**EXERCISE AIM**. All entries must be extracted exactly, with nothing added or dropped.

::: EXERCISE INPUT

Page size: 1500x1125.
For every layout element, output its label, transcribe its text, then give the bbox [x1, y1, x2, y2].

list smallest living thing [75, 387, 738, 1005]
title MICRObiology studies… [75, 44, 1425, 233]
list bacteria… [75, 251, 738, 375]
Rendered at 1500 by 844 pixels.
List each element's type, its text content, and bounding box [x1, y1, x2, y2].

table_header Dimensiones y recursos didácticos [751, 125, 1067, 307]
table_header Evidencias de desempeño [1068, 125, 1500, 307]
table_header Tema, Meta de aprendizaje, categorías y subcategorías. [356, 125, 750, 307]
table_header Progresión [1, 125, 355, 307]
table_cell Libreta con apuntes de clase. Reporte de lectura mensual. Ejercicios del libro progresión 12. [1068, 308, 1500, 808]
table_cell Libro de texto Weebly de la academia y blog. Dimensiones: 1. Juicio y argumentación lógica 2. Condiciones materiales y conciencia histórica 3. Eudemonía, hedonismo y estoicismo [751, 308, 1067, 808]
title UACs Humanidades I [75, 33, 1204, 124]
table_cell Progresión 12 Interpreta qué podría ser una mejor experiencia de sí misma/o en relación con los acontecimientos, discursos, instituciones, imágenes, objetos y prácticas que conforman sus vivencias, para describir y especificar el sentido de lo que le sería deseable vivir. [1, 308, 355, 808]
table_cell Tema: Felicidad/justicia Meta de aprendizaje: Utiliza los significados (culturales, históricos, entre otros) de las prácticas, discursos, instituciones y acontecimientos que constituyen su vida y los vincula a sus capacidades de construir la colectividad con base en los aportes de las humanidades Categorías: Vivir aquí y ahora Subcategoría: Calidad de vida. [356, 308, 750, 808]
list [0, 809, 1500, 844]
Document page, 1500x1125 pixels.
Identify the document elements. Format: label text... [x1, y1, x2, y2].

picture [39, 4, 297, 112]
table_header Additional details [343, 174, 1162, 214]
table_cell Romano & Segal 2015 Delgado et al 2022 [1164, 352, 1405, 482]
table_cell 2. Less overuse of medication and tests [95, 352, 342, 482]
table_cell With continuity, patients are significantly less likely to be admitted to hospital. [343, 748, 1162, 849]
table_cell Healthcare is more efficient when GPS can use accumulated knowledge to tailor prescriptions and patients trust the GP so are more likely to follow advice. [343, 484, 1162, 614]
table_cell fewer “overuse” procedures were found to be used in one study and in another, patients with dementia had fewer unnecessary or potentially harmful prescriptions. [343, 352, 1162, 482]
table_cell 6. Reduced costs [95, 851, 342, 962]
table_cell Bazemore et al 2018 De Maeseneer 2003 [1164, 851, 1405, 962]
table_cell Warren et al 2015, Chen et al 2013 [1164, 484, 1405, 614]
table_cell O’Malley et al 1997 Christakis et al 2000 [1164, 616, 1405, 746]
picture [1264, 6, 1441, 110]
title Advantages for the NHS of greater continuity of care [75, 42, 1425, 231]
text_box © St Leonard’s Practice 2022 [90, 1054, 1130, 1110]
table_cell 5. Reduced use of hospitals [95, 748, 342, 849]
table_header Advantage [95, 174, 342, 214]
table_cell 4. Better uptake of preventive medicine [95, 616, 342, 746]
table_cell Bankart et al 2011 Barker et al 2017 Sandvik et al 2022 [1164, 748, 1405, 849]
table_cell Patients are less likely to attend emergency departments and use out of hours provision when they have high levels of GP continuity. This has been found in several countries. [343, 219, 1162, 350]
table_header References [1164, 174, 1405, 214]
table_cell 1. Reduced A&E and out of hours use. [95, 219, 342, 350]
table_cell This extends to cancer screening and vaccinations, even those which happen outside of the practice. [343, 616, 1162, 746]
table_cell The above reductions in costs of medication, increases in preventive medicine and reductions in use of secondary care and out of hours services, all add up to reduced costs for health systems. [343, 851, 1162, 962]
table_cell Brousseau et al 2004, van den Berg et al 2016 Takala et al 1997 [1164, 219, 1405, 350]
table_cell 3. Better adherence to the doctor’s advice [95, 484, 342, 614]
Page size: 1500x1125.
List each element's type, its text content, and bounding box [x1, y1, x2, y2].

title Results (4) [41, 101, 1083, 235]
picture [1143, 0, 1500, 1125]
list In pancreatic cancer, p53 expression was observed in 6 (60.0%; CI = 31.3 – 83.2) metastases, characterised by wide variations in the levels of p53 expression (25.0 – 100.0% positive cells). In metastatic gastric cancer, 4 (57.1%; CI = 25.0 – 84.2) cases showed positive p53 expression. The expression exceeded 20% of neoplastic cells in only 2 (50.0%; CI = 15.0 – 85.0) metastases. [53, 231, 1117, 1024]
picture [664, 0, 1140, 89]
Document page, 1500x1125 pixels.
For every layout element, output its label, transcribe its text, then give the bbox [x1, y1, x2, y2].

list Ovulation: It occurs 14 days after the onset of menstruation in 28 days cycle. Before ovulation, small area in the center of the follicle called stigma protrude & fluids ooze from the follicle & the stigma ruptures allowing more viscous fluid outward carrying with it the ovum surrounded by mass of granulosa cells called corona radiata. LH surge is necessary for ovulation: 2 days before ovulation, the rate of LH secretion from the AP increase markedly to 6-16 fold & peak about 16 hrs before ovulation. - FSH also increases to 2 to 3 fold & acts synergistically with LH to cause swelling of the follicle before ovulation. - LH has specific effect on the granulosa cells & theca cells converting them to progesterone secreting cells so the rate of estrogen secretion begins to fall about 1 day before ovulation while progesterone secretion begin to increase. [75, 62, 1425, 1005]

::::::

**ANSWER TO THIS EXERCISE**.
Page size: 1500x1125.
For every layout element, output its label, transcribe its text, then give the bbox [x1, y1, x2, y2].

list smallest living thing [75, 387, 738, 1005]
title MICRObiology studies… [75, 44, 1425, 233]
list bacteria… [75, 251, 738, 375]
Rendered at 1500 by 844 pixels.
List each element's type, its text content, and bounding box [x1, y1, x2, y2].

table_header Dimensiones y recursos didácticos [751, 125, 1067, 307]
table_header Evidencias de desempeño [1068, 125, 1500, 307]
table_header Tema, Meta de aprendizaje, categorías y subcategorías. [356, 125, 750, 307]
table_header Progresión [1, 125, 355, 307]
table_cell Libreta con apuntes de clase. Reporte de lectura mensual. Ejercicios del libro progresión 12. [1068, 308, 1500, 808]
table_cell Libro de texto Weebly de la academia y blog. Dimensiones: 1. Juicio y argumentación lógica 2. Condiciones materiales y conciencia histórica 3. Eudemonía, hedonismo y estoicismo [751, 308, 1067, 808]
title UACs Humanidades I [75, 33, 1204, 124]
table_cell Progresión 12 Interpreta qué podría ser una mejor experiencia de sí misma/o en relación con los acontecimientos, discursos, instituciones, imágenes, objetos y prácticas que conforman sus vivencias, para describir y especificar el sentido de lo que le sería deseable vivir. [1, 308, 355, 808]
table_cell Tema: Felicidad/justicia Meta de aprendizaje: Utiliza los significados (culturales, históricos, entre otros) de las prácticas, discursos, instituciones y acontecimientos que constituyen su vida y los vincula a sus capacidades de construir la colectividad con base en los aportes de las humanidades Categorías: Vivir aquí y ahora Subcategoría: Calidad de vida. [356, 308, 750, 808]
list [0, 809, 1500, 844]
Document page, 1500x1125 pixels.
Identify the document elements. Format: label text... [x1, y1, x2, y2].

picture [39, 4, 297, 112]
table_header Additional details [343, 174, 1162, 214]
table_cell Romano & Segal 2015 Delgado et al 2022 [1164, 352, 1405, 482]
table_cell 2. Less overuse of medication and tests [95, 352, 342, 482]
table_cell With continuity, patients are significantly less likely to be admitted to hospital. [343, 748, 1162, 849]
table_cell Healthcare is more efficient when GPS can use accumulated knowledge to tailor prescriptions and patients trust the GP so are more likely to follow advice. [343, 484, 1162, 614]
table_cell fewer “overuse” procedures were found to be used in one study and in another, patients with dementia had fewer unnecessary or potentially harmful prescriptions. [343, 352, 1162, 482]
table_cell 6. Reduced costs [95, 851, 342, 962]
table_cell Bazemore et al 2018 De Maeseneer 2003 [1164, 851, 1405, 962]
table_cell Warren et al 2015, Chen et al 2013 [1164, 484, 1405, 614]
table_cell O’Malley et al 1997 Christakis et al 2000 [1164, 616, 1405, 746]
picture [1264, 6, 1441, 110]
title Advantages for the NHS of greater continuity of care [75, 42, 1425, 231]
text_box © St Leonard’s Practice 2022 [90, 1054, 1130, 1110]
table_cell 5. Reduced use of hospitals [95, 748, 342, 849]
table_header Advantage [95, 174, 342, 214]
table_cell 4. Better uptake of preventive medicine [95, 616, 342, 746]
table_cell Bankart et al 2011 Barker et al 2017 Sandvik et al 2022 [1164, 748, 1405, 849]
table_cell Patients are less likely to attend emergency departments and use out of hours provision when they have high levels of GP continuity. This has been found in several countries. [343, 219, 1162, 350]
table_header References [1164, 174, 1405, 214]
table_cell 1. Reduced A&E and out of hours use. [95, 219, 342, 350]
table_cell This extends to cancer screening and vaccinations, even those which happen outside of the practice. [343, 616, 1162, 746]
table_cell The above reductions in costs of medication, increases in preventive medicine and reductions in use of secondary care and out of hours services, all add up to reduced costs for health systems. [343, 851, 1162, 962]
table_cell Brousseau et al 2004, van den Berg et al 2016 Takala et al 1997 [1164, 219, 1405, 350]
table_cell 3. Better adherence to the doctor’s advice [95, 484, 342, 614]
Page size: 1500x1125.
List each element's type, its text content, and bounding box [x1, y1, x2, y2].

title Results (4) [41, 101, 1083, 235]
picture [1143, 0, 1500, 1125]
list In pancreatic cancer, p53 expression was observed in 6 (60.0%; CI = 31.3 – 83.2) metastases, characterised by wide variations in the levels of p53 expression (25.0 – 100.0% positive cells). In metastatic gastric cancer, 4 (57.1%; CI = 25.0 – 84.2) cases showed positive p53 expression. The expression exceeded 20% of neoplastic cells in only 2 (50.0%; CI = 15.0 – 85.0) metastases. [53, 231, 1117, 1024]
picture [664, 0, 1140, 89]
Document page, 1500x1125 pixels.
For every layout element, output its label, transcribe its text, then give the bbox [x1, y1, x2, y2].

list Ovulation: It occurs 14 days after the onset of menstruation in 28 days cycle. Before ovulation, small area in the center of the follicle called stigma protrude & fluids ooze from the follicle & the stigma ruptures allowing more viscous fluid outward carrying with it the ovum surrounded by mass of granulosa cells called corona radiata. LH surge is necessary for ovulation: 2 days before ovulation, the rate of LH secretion from the AP increase markedly to 6-16 fold & peak about 16 hrs before ovulation. - FSH also increases to 2 to 3 fold & acts synergistically with LH to cause swelling of the follicle before ovulation. - LH has specific effect on the granulosa cells & theca cells converting them to progesterone secreting cells so the rate of estrogen secretion begins to fall about 1 day before ovulation while progesterone secretion begin to increase. [75, 62, 1425, 1005]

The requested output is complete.